If you are on a trip you are hoping for better waves and fewer crowds than at home, so you can take that concern out of the board choice. This board has a squash tail and a shallower concave than I would normally ride at home, and with added tail rocker and vee under the back foot, it negates the high volume.
For the step up I’d keep the same size, but just have a pulled-in tail. The Sabo Taj, Taj’s model, would be perfect. I’d have it at 6’4” by 20 1/4” x 2 3/4” with a rounded pin. It rides like a 6’10” because it has a wider nose outline, but the tail is pulled in with lots of tail rocker. That keeps it loose and sits right in the pocket. That’s a bigger guy’s tube board for, say, a trip to the Mentawais or Maldives when you could get some epic sessions in good waves.”

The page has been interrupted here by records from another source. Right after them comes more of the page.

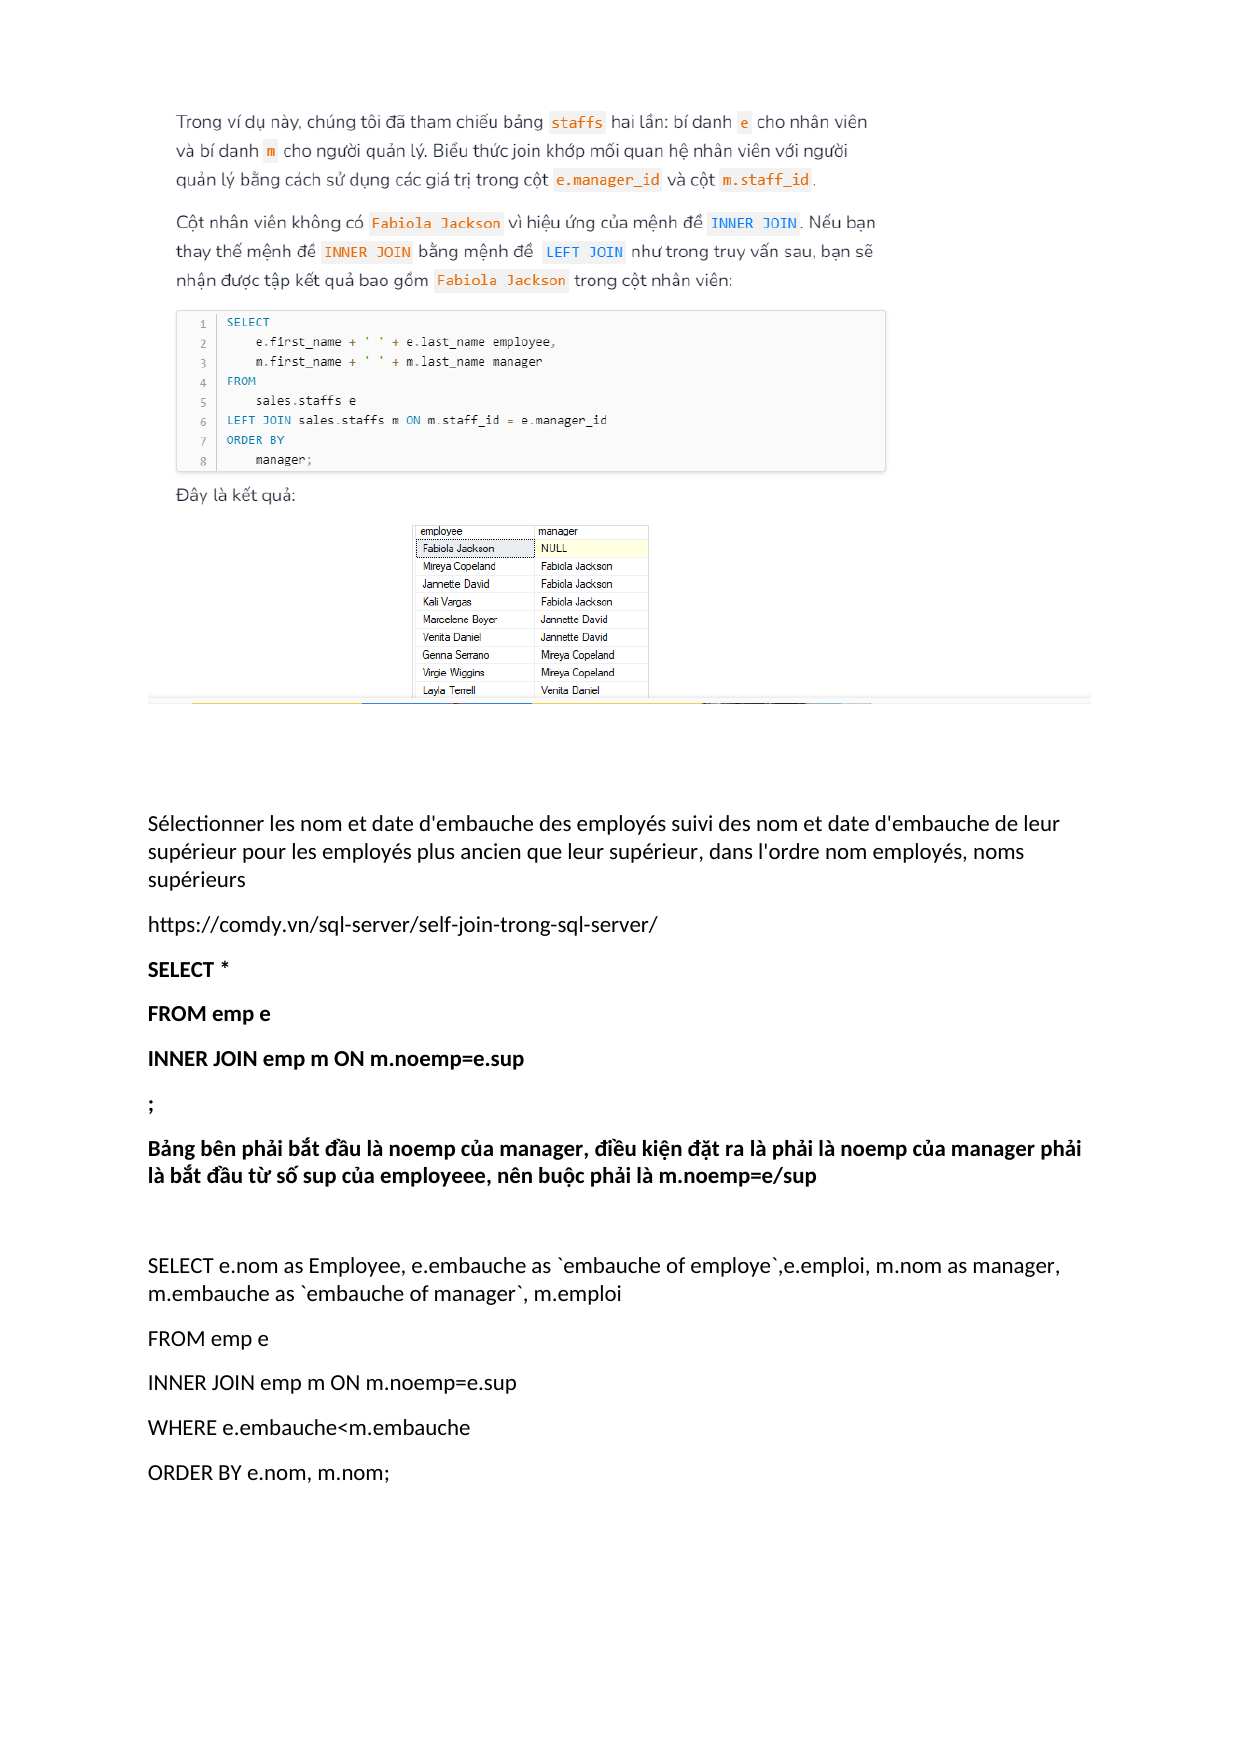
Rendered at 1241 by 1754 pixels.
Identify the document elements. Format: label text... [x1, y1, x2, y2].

text FROM emp e [148, 999, 1093, 1028]
text https://comdy.vn/sql-server/self-join-trong-sql-server/ [148, 910, 1093, 938]
text ; [148, 1089, 1093, 1117]
text FROM emp e [148, 1324, 1093, 1352]
text WHERE e.embauche<m.embauche [148, 1413, 1093, 1441]
text Bảng bên phải bắt đầu là noemp của manager, điều kiện đặt ra là phải là noemp của manager phải là bắt đầu từ số sup của employeee, nên buộc phải là m.noemp=e/sup [148, 1134, 1093, 1190]
text ORDER BY e.nom, m.nom; [148, 1458, 1093, 1486]
text Sélectionner les nom et date d'embauche des employés suivi des nom et date d'embauche de leur supérieur pour les employés plus ancien que leur supérieur, dans l'ordre nom employés, noms supérieurs [148, 809, 1093, 893]
text SELECT e.nom as Employee, e.embauche as `embauche of employe`,e.emploi, m.nom as manager, m.embauche as `embauche of manager`, m.emploi [148, 1251, 1093, 1307]
text INNER JOIN emp m ON m.noemp=e.sup [148, 1044, 1093, 1072]
text INNER JOIN emp m ON m.noemp=e.sup [148, 1368, 1093, 1396]
text SELECT * [148, 955, 1093, 983]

Dylan Longbottom, Dylan Surfboards
Dylan made the transition from bricklayer to a world-renowned free surfer and big wave freak throughout the 90s and 2000s. Around 15 years ago he picked up the planer (as his father had before him) and started shaping boards. He is known for his big wave guns and tow boards that he makes for the likes of Chumbo, Matahi Drollet and Laurie Towner, but also crafts progressive sticks for Charley Martin, Kian Martin, Lennix Smith, and his daughter Summa. He is 50 and has shaping bays in Bali, Cronulla and Portugal, and is still doing big airs and charging the heaviest waves in the world.
“The first board in the bag would be a small wave, high-performance board in PU construction like my Mexican Model that has a slightly flatter rocker, touch fuller nose, more area in plan shape with a hip in front of the fins. So, for me being 80 kilograms and standing 6’0″, I love riding this board on little beachies, points, and reefs at an inch shorter than my height at 5’11” by 19 1/4″ x 2 1/2”. It’s a hip squash tail with single-to-double concave coming in around the 30-litre mark.
My second board would be a crossover between a step-up board and a high-performance board. I’d have it a couple of inches longer than my height. My Predator model is designed to suit waves from four to 12 feet and I can surf it when it’s barrelling or just good solid waves. It’s great in the tube and the little extra length helps to draw out my turns. I would glass this one super strong, so it lasts through my travels and I don’t want it too light for those good days anyway. I would make it 6’2″ by 19” x 2′ 9/16′ at 31.5 litres with a round rail, not too pulled in though, and a nice medium rocker with slighter concaves. It’s a solid, trusty shortboard that will handle any type of wave and is definitely a worthy travel companion.”